[List of tasks]
- a) Reproduce the letter about hiring at the tar ponds cleanup, copying exactly the span between "I was born and" and "toxic melting pot.", inclusive.
- b) Resume the letter about hiring at the tar ponds cleanup, writing on from its last sentence.
Document extract START
Local employment benefit not apparent at cleanup site

Cape Breton Post
Letter to the Editor by Anne Ross
Mon. June 29, 2009

I write in hope that someone will inform me of the hiring policy for the Sydney tar ponds cleanup.

I was born and raised in the diverse community of Whitney Pier, which would be described as NOCO (North of Coke Ovens) area in the Phase 2 and 3 testing. Every day as I drive to work over our new SPAR I see several machines and people on the site starting their busy days, as I am starting mine. Unfortunately, not one of my neighbours is working on the site. My family and friends have jumped ship and set their sights on Fort McMurray. How lucky Alberta is to have our skilled and general labourers, heavy equipment operators, electricians and plumbers. It's too bad the cleanup is not benefiting our local communities as a whole. Many of our fathers, brothers, aunts, uncles and grandparents worked on both the coke ovens and the steel plant. All we were left with is the toxic melting pot.

With all the millions of federal-provincial dollars pouring into the worst toxic site in Canada, you would think that would create a spin-off effect in the hiring of local tradespeople. Yet the federal government pours millions into training local people only to send them off-island to benefit other parts of our great country. Why? Is the government upset with the people of Cape Breton for speaking out loud to demand a proper cleanup instead of a cover-up?
Document extract END
Exercise data START
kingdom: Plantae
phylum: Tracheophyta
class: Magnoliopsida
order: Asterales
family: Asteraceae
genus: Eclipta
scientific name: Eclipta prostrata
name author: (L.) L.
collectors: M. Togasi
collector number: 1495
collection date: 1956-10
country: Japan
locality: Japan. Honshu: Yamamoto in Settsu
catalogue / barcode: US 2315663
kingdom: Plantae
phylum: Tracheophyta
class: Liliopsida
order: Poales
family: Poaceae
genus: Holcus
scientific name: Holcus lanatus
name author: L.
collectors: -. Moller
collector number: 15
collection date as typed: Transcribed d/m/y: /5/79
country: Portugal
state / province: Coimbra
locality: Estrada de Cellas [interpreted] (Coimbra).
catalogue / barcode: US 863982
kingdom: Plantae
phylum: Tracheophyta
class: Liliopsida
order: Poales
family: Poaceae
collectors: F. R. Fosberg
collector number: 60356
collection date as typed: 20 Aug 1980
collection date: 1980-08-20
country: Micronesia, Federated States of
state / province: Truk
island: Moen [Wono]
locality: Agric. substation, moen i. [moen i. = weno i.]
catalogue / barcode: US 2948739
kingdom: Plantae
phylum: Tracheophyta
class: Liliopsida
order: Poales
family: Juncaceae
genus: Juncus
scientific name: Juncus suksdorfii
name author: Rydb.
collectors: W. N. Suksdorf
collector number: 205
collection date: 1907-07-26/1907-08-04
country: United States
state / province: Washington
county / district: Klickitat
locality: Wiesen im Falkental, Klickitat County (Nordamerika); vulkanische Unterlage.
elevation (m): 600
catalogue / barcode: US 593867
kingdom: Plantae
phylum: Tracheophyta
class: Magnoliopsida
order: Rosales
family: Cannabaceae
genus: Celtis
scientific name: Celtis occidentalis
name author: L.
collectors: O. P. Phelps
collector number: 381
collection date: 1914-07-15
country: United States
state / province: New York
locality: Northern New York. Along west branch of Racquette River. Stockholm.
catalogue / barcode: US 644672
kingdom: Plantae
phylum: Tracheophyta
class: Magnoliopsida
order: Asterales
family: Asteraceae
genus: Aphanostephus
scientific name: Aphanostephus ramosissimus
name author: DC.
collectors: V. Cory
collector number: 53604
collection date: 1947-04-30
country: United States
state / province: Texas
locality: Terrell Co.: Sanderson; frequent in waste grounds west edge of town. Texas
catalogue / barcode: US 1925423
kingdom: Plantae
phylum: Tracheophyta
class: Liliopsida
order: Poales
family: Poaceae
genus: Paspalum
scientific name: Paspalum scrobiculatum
Exercise data END
[Exercise responses]
- a)
I was born and raised in the diverse community of Whitney Pier, which would be described as NOCO (North of Coke Ovens) area in the Phase 2 and 3 testing. Every day as I drive to work over our new SPAR I see several machines and people on the site starting their busy days, as I am starting mine. Unfortunately, not one of my neighbours is working on the site. My family and friends have jumped ship and set their sights on Fort McMurray. How lucky Alberta is to have our skilled and general labourers, heavy equipment operators, electricians and plumbers. It's too bad the cleanup is not benefiting our local communities as a whole. Many of our fathers, brothers, aunts, uncles and grandparents worked on both the coke ovens and the steel plant. All we were left with is the toxic melting pot.

- b)
It is time for Cape Bretoners to take a stand on the hiring of our good, hard-working people. There shouldn't be a person on Cape Breton Island unemployed when we consider the millions wasted on companies coming in to cover the mess and then leaving. Instead of burying the mess, money would be better spent on doing a proper a cleanup, on more training and the hiring of our good people. Take our families back home to Cape Breton and give them long-term employment with a decent wage. Perhaps that would be too easy and Cape Breton would get the economic spin-offs. Cape Breton should be booming. Our families paid a heavy price, and we are still paying by wasting government dollars on a cover-up while families are unemployed. Shame on our governments!